Definition of international terrorist
32. As we recounted above, Part 4 of the Bill would
significantly alter the treatment of certain immigrants and intending
immigrants, including those who seek asylum in the United Kingdom
under the Convention relating to the Status of Refugees.
People who have no unconditional right to enter or remain in the
United Kingdom, and whom the Secretary of State suspects of being
international terrorists whose removal would be conducive to the
public good, would have their rights significantly altered, and
might in some circumstances be detained indefinitely without being
charged with any offence.
33. Under clause 21(1) of the Bill, the Secretary
of State would be allowed to issue a certificate identifying a
person subject to immigration control as someone whom the Secretary
of State believes to be a risk to national security, and suspects
to be an 'international terrorist'. International terrorists are
very widely defined in clause 21(2). They include people who (a)

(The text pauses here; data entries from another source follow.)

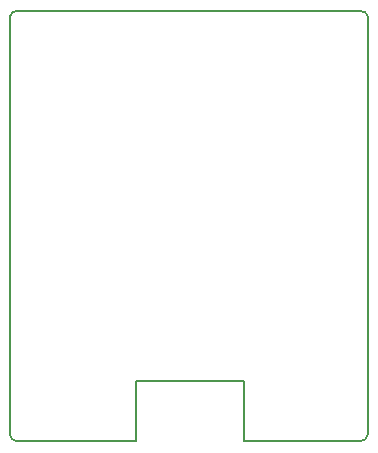
<source format=gko>
G04*
G04 #@! TF.GenerationSoftware,Altium Limited,Altium Designer,24.9.1 (31)*
G04*
G04 Layer_Color=16711935*
%FSLAX44Y44*%
%MOMM*%
G71*
G04*
G04 #@! TF.SameCoordinates,7AD2B3B8-D285-4593-8982-C88D0E3F9F4F*
G04*
G04*
G04 #@! TF.FilePolarity,Positive*
G04*
G01*
G75*
%ADD134C,0.1270*%
D134*
X295910Y1270D02*
G03*
X303530Y7620I635J6985D01*
G01*
X0D02*
G03*
X6350Y1270I6350J0D01*
G01*
Y365760D02*
G03*
X0Y360680I-635J-5715D01*
G01*
X303530Y360680D02*
G03*
X295910Y365760I-6350J-1270D01*
G01*
X6350Y1270D02*
X106680D01*
Y52070D01*
X198120D01*
Y1270D02*
Y52070D01*
Y1270D02*
X295910D01*
X0Y7620D02*
Y360680D01*
X6350Y365760D02*
X295910Y365760D01*
X303530Y360680D02*
X303530Y7620D01*
M02*

</source>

are or have been concerned in the commission, preparation or instigation
of acts of international terrorism,
or (b) are members of or belong to an international terrorist
or (c) have links with a person who is a member of or belongs
to an international terrorist group.
34. We consider it important that the class of people
liable to be regarded as international terrorists should be sufficiently
clearly defined, because a certificate under clause 21 would have
significant effects on the person's right to liberty under Article
5 of the ECHR. Where a person is certified as a suspected international
terrorist, that person could be subject to a deportation order
or to a decision to refuse entry or to vary the conditions under
which he or she was previously admitted so as to lead to his or
her removal. There may be circumstances in which deportation is
not an available option. For example, there might be no country
to which the person could be sent where they would not be at risk
of torture, inhuman or degrading treatment or punishment, or the
death penalty. Removing the person in those circumstances could
violate the United Kingdom's obligation not to subject him or
her to death (including capital punishment) or torture or inhuman
or degrading treatment or punishment.
If the person cannot be deported or removed because it would either
be impractical to do so or contrary to the United Kingdom's international
legal obligations the Secretary of State would then be able to
detain the person either temporarily or indefinitely under the
provisions of clause 23 of the Bill.
35. Both under Article 5(1) of the ECHR (assuming
that the derogation, discussed above, is valid) and under the
broadly equivalent provisions of Article 9 of the ICCPR, the lawfulness
of the detention would depend in part on being able to show that
it was not arbitrary. The key issue here is whether the definition
of 'international terrorist' in the Bill is sufficiently clear
and non-discriminatory to avoid arbitrariness. In this context,
we are particularly concerned about two questions.
36. First, including people who have 'links with'
terrorist groups or with those connected with such groups seems
to us potentially over-inclusive. We are aware of no other legislation
in the United Kingdom which authorizes detention on the basis
of a criterion as vague as the person's 'links with' other people
or groups. The Bill does not in any way define the notion of such
37. We examined the Home Secretary in oral evidence
on the case for including the provision of clause 21(2)(c) relating
to terrorist links in the Bill.
His answers did not persuade us that the risk of arbitrariness
in its application could be avoided in practice. We therefore
draw this matter to the attention of each House.
38. Second, by relying on immigration legislation
to provide for the detention of suspected international terrorists,
the Bill risks discriminating, in the authorization of detention
without charge, between those suspected international terrorists
who are subject to immigration control and those who have an unconditional
right to remain in the United Kingdom. We are concerned that this
might lead to discrimination in the enjoyment of the right to
liberty on the ground of nationality. If that could not be shown
to have an objective, rational and proportionate justification,
it might lead to actions which would be incompatible with Article
5 of the ECHR either taken alone or in combination with the right
to be free of discrimination in the enjoyment of Convention rights
under Article 14 of the ECHR. It could also lead to violations
of the right to be free of discrimination under Article 26 and
the right to liberty under Article 9 of the ICCPR.
39. We raised this matter with the Home Secretary
in oral evidence.
Having considered his response, we are not persuaded that the
risk of discrimination on the ground of nationality in the provisions
of Part 4 of the Bill has been sufficiently taken on board.